Radiazione dall’Albo dei Medici Veterinari poiché “colpevole di abusi nell’esercizio della professione”, “con la sua condotta ha compromesso gravemente la sua reputazione e la dignità della classe sanitaria”, “perdendo la buona condotta ha perso il requisito ineludibile, principio di carattere generale dell’ordinamento per esercitare la professione”.

Con queste motivazioni, dopo la sentenza del Tribunale di Brescia che lo ha condannato a un anno e mezzo di reclusione per uccisioni e maltrattamenti dei beagle dell’allevamento “Green Hill” di Montichiari (Brescia), il veterinario pescarese Renzo Graziosi rischia la perdita dell'attività, oltre alla già disposta sospensione  di due anni dagli allevamenti, per violazione del Codice Deontologico della professione disciplinato dal Decreto del Presidente della Repubblica 221 del 1950.

La LAV ha infatti oggi chiesto l’apertura del procedimento disciplinare al Consiglio dell’Ordine dei Medici Veterinari di Pescara, chiedendo l'intervento della Federazione Nazionale degli Ordini Veterinari, sostenuta da un’interrogazione parlamentare depositata nei giorni scorsi dai deputati del Movimento 5 Stelle Chiara Gagnarli e Paolo Bernini, con la quale i parlamentari chiedono un intervento diretto al Ministro della Salute Beatrice Lorenzin.

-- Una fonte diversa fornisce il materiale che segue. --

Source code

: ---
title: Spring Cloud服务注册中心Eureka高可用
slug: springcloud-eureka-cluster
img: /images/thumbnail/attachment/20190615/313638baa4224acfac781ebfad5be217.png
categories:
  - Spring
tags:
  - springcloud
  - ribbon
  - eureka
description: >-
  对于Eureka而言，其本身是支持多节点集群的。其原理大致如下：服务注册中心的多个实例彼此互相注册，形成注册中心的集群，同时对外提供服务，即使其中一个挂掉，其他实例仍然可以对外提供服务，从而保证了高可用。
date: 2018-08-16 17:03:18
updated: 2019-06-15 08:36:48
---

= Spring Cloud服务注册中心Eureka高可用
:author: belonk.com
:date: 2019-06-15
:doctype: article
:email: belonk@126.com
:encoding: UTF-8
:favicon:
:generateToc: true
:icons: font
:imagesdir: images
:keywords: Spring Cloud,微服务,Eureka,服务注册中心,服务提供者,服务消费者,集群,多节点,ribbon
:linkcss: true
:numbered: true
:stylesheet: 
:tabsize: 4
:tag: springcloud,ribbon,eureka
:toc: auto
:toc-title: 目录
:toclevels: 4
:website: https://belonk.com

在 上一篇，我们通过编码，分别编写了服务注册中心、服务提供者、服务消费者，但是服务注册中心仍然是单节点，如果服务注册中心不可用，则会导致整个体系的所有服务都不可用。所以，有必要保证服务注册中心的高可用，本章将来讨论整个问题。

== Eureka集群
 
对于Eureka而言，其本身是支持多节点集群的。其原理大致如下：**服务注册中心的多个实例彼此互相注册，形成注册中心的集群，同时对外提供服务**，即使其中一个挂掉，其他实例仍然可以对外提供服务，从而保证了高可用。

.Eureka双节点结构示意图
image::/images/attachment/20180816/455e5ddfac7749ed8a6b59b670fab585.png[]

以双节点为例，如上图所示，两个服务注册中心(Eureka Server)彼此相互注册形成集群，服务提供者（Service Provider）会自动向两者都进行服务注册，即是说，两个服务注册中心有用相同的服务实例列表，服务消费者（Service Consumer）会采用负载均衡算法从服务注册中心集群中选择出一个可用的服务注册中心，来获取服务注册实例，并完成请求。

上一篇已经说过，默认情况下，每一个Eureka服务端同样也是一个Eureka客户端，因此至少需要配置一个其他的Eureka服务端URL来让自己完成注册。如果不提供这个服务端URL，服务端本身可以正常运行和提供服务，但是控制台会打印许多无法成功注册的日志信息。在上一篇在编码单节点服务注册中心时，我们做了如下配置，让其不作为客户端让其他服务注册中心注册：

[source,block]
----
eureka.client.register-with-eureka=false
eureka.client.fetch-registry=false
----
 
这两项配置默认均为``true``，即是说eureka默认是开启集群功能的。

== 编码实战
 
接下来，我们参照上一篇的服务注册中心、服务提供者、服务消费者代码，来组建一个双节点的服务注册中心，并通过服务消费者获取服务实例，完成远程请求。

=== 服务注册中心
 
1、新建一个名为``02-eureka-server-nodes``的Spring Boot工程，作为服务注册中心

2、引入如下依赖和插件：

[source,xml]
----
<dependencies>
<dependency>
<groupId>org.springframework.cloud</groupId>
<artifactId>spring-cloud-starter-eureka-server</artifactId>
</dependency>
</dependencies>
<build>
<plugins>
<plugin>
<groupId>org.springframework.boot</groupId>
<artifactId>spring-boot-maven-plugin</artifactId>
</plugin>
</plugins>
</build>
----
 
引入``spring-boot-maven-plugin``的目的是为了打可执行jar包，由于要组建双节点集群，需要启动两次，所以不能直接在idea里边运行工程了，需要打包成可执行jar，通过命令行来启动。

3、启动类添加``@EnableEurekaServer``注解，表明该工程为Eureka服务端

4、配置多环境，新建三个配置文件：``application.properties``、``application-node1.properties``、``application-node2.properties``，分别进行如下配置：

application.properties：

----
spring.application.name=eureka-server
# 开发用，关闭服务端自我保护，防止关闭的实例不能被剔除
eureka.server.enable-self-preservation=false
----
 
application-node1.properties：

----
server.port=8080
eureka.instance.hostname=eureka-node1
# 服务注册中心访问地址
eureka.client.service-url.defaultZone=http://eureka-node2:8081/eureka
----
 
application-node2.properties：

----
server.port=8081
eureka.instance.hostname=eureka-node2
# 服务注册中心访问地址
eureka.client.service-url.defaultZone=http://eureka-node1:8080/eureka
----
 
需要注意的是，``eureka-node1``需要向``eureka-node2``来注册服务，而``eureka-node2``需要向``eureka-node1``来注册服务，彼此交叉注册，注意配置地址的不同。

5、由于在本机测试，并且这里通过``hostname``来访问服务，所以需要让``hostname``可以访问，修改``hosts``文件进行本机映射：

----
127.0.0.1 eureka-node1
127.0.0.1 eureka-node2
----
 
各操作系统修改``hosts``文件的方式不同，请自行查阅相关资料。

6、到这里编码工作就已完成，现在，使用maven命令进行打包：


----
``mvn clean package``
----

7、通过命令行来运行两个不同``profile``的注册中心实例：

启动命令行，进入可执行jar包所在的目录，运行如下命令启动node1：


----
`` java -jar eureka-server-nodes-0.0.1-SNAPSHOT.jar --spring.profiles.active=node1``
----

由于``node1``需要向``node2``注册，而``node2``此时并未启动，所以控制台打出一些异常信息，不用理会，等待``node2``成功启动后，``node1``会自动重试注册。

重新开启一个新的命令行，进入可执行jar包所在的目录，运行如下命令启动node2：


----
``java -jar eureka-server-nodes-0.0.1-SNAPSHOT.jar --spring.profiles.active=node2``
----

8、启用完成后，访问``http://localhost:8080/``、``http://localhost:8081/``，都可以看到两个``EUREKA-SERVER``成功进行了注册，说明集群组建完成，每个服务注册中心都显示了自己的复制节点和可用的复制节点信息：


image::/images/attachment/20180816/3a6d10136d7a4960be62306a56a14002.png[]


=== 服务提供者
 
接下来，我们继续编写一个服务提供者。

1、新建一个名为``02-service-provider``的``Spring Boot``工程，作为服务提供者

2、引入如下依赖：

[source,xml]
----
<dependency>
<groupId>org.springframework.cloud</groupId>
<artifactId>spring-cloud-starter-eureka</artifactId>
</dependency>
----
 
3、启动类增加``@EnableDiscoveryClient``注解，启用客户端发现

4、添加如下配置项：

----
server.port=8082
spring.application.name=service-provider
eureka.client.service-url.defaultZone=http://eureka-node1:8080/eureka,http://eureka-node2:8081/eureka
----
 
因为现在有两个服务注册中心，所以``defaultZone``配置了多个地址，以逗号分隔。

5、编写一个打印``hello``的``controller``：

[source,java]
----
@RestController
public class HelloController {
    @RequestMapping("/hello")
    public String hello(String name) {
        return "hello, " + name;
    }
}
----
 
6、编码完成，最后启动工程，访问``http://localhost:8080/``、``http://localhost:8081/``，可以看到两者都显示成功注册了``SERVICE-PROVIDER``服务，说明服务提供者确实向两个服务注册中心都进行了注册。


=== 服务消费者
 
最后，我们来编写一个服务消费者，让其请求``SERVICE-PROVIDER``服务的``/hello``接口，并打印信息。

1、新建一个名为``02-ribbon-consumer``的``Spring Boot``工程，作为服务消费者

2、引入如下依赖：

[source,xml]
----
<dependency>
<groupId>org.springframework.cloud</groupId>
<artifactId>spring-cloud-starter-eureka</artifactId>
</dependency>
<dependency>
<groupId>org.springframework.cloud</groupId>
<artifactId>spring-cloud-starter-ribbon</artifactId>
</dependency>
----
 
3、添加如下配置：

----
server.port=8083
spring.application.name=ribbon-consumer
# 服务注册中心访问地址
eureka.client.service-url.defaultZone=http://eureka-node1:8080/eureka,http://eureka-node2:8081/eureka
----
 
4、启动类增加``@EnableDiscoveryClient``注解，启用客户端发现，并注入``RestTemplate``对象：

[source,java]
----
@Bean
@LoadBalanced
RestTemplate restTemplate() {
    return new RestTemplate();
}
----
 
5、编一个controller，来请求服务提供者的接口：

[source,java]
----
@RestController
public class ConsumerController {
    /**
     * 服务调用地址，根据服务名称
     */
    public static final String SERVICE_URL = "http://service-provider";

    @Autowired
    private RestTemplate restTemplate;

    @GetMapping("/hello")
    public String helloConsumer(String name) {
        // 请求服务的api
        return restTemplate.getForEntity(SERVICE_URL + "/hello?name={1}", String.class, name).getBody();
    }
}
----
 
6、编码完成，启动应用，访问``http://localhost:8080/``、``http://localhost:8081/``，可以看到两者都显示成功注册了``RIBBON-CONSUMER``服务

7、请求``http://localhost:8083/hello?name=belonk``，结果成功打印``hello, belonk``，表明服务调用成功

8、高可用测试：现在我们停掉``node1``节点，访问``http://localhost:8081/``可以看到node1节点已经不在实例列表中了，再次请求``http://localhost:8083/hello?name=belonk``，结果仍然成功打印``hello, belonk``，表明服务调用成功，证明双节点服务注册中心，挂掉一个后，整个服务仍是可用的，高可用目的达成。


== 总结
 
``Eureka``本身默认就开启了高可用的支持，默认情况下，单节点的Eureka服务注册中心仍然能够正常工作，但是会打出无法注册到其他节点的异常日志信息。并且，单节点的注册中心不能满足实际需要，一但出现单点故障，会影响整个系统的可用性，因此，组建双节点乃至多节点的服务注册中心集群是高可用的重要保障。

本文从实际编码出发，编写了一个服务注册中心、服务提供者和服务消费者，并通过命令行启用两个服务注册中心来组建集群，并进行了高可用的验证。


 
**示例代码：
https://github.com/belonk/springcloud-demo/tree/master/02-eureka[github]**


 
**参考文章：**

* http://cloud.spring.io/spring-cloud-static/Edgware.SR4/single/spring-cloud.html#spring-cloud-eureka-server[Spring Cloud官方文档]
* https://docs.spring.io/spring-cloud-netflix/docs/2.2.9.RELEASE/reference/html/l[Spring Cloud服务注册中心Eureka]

Il veterinario Graziosi, come ha stabilito il Tribunale,  era uno dei principali artefici della pratica aziendale di uccidere i cani affetti da semplici patologie per contenere i costi e perché non erano più idonei allo scopo – afferma la LAV -  tra il 2008 e il 2012 sono stati contati ben 6023 decessi, un numero esorbitante, a fronte dei 98 decessi registrati nel periodo successivo al sequestro dei beagle. Costava per loro di meno farli riprodurre in continuazione e sostituire così i “difettosi” nonché detenerli in condizioni tali da causare maltrattamenti e conseguenti morti.”